→ Problem to work on
Leaving out all pictures, transcribe the lines below exactly, from the first through the line containing "לא בטוח שאתה".

→ Available data
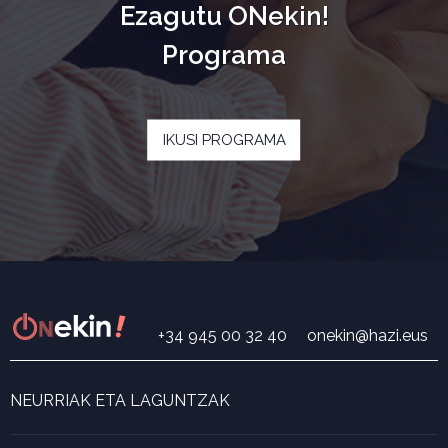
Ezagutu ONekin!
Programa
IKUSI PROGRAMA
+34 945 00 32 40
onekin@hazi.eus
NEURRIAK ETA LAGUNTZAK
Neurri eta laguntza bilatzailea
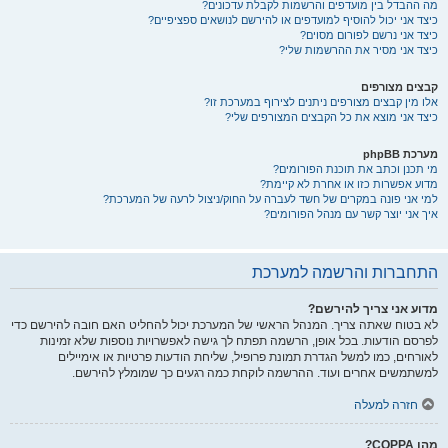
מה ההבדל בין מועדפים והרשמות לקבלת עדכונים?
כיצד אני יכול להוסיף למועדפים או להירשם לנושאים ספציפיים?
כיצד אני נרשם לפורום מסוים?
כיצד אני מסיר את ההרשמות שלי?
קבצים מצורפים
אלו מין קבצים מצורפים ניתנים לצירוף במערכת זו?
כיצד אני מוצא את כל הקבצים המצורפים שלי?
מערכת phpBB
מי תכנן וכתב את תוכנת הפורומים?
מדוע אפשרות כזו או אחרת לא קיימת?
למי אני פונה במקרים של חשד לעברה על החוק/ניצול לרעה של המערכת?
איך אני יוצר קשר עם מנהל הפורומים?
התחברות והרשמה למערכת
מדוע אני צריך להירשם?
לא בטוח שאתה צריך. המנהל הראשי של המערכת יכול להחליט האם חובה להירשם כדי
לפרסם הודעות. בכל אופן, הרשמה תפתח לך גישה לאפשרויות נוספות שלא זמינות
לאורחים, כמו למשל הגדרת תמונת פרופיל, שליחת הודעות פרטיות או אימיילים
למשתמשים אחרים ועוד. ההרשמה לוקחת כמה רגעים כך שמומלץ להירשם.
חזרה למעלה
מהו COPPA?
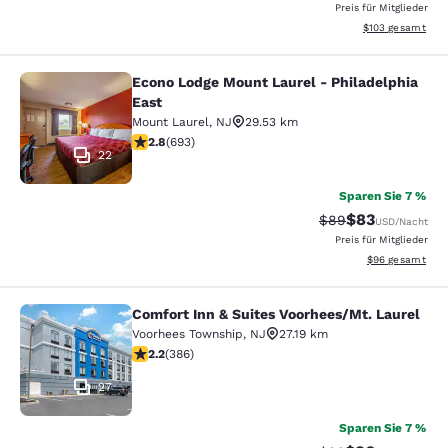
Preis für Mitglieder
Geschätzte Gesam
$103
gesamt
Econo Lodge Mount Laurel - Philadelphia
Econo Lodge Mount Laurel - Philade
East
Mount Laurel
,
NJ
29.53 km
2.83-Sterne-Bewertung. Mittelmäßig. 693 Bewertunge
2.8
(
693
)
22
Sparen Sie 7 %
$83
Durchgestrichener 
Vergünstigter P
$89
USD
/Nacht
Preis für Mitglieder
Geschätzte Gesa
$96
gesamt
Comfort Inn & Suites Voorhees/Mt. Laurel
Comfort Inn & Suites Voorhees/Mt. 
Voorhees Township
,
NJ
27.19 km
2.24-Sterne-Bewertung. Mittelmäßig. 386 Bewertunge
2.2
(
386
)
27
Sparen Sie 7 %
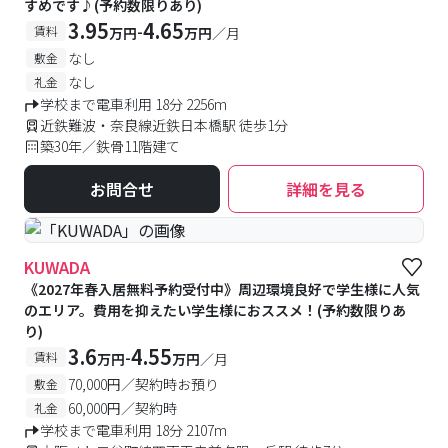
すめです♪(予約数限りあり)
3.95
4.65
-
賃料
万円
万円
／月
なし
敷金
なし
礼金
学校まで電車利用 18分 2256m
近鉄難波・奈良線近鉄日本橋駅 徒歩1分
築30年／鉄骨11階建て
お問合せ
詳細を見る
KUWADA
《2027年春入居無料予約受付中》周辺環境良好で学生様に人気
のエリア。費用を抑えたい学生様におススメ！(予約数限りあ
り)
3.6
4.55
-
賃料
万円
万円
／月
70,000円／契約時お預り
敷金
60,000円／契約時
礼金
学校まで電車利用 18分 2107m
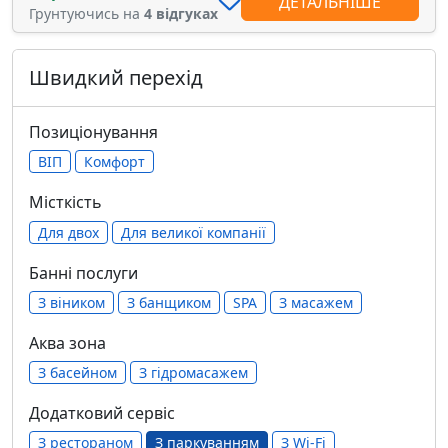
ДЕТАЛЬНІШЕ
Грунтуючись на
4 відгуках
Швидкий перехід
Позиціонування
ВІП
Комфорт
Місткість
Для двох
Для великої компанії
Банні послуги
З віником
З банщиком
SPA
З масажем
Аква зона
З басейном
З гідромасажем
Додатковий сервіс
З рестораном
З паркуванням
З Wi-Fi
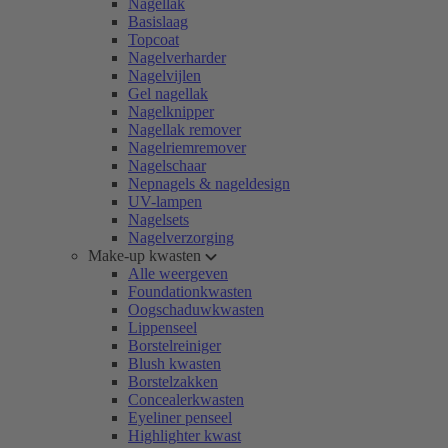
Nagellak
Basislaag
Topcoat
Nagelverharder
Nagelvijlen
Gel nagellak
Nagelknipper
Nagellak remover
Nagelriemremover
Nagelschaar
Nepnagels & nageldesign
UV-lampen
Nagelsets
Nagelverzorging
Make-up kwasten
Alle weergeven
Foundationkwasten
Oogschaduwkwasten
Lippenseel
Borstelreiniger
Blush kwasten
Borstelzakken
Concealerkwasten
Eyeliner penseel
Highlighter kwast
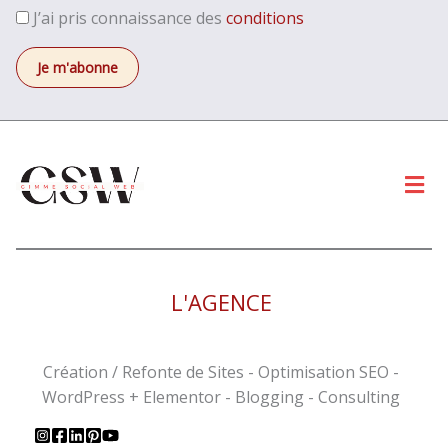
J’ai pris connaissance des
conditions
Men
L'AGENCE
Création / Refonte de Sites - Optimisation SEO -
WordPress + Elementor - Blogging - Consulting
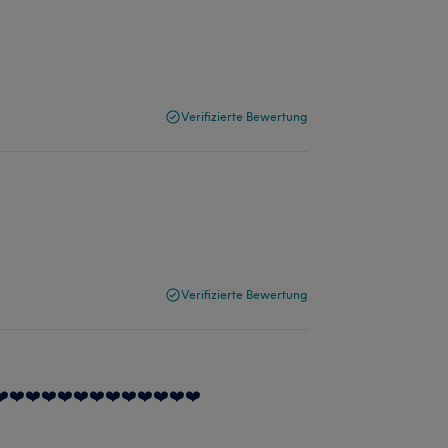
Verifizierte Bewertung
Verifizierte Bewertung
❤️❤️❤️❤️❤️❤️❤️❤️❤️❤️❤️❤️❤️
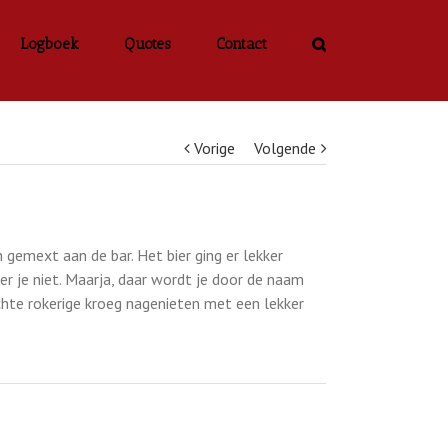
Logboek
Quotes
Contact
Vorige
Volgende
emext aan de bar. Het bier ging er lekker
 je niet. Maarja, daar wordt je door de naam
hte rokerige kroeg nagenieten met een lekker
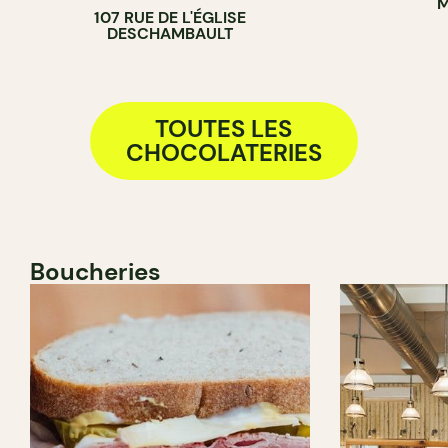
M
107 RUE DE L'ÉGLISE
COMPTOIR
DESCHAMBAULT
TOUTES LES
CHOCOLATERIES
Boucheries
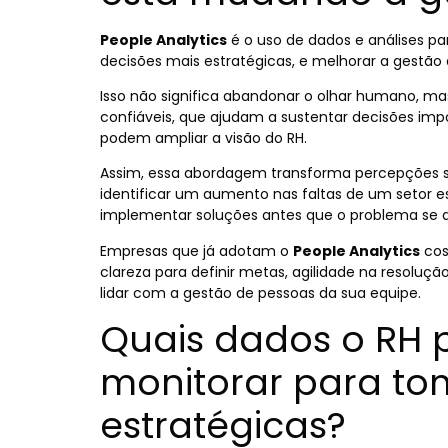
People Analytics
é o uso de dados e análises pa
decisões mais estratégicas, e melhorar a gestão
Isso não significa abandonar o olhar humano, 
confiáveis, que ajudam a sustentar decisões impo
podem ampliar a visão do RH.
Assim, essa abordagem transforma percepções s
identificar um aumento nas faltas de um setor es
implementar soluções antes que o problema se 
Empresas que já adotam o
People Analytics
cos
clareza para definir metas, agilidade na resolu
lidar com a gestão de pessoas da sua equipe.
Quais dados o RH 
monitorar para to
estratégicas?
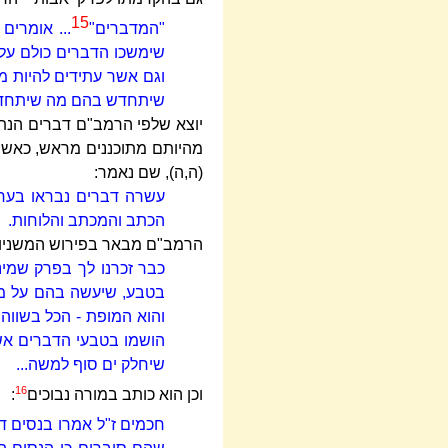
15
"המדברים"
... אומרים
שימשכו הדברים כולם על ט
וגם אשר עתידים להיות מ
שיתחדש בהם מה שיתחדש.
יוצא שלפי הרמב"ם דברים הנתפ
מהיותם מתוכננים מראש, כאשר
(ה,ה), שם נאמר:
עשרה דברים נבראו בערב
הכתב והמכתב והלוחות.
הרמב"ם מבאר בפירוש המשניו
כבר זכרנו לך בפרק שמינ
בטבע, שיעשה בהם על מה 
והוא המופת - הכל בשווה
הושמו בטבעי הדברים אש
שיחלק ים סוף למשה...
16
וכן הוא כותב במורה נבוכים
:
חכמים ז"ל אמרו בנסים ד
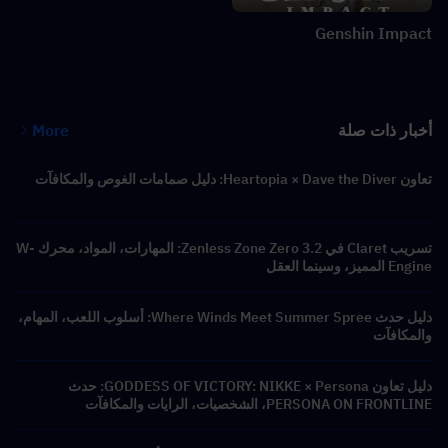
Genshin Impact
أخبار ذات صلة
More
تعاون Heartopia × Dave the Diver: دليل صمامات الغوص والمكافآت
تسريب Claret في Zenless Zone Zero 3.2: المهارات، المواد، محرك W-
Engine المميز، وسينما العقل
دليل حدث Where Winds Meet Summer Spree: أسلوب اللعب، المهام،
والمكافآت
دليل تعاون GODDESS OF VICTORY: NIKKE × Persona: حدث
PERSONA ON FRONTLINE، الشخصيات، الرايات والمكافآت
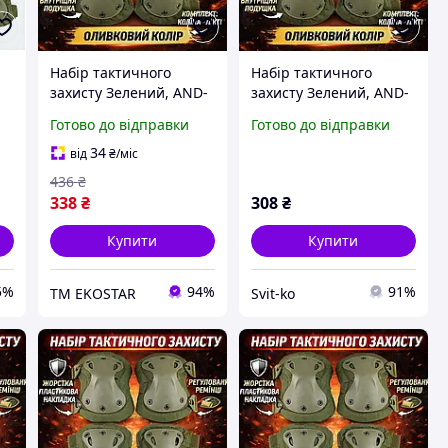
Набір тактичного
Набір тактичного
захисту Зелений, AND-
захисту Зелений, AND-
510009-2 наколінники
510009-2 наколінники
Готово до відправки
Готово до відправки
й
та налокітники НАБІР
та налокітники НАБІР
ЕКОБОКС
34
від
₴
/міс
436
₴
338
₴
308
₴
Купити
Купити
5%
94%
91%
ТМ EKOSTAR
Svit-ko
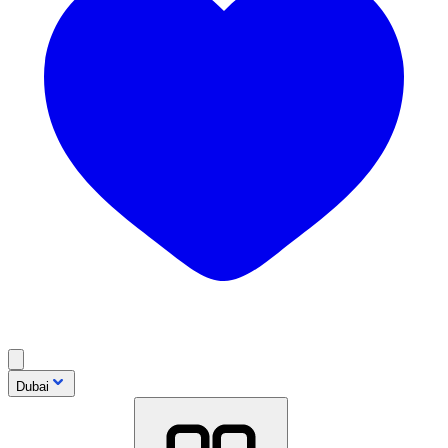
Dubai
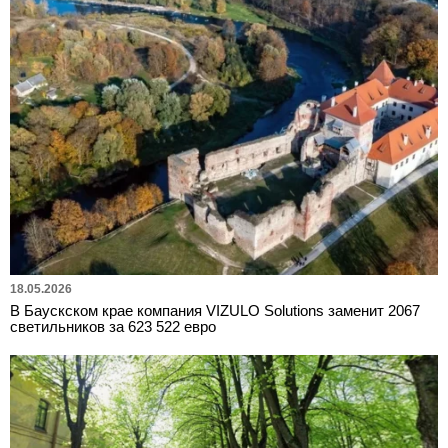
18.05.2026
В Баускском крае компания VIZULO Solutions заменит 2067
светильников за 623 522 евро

→ Answer box
Ezagutu ONekin!
Programa
IKUSI PROGRAMA
+34 945 00 32 40
onekin@hazi.eus
NEURRIAK ETA LAGUNTZAK
Neurri eta laguntza bilatzailea
מה ההבדל בין מועדפים והרשמות לקבלת עדכונים?
כיצד אני יכול להוסיף למועדפים או להירשם לנושאים ספציפיים?
כיצד אני נרשם לפורום מסוים?
כיצד אני מסיר את ההרשמות שלי?
קבצים מצורפים
אלו מין קבצים מצורפים ניתנים לצירוף במערכת זו?
כיצד אני מוצא את כל הקבצים המצורפים שלי?
מערכת phpBB
מי תכנן וכתב את תוכנת הפורומים?
מדוע אפשרות כזו או אחרת לא קיימת?
למי אני פונה במקרים של חשד לעברה על החוק/ניצול לרעה של המערכת?
איך אני יוצר קשר עם מנהל הפורומים?
התחברות והרשמה למערכת
מדוע אני צריך להירשם?
לא בטוח שאתה צריך. המנהל הראשי של המערכת יכול להחליט האם חובה להירשם כדי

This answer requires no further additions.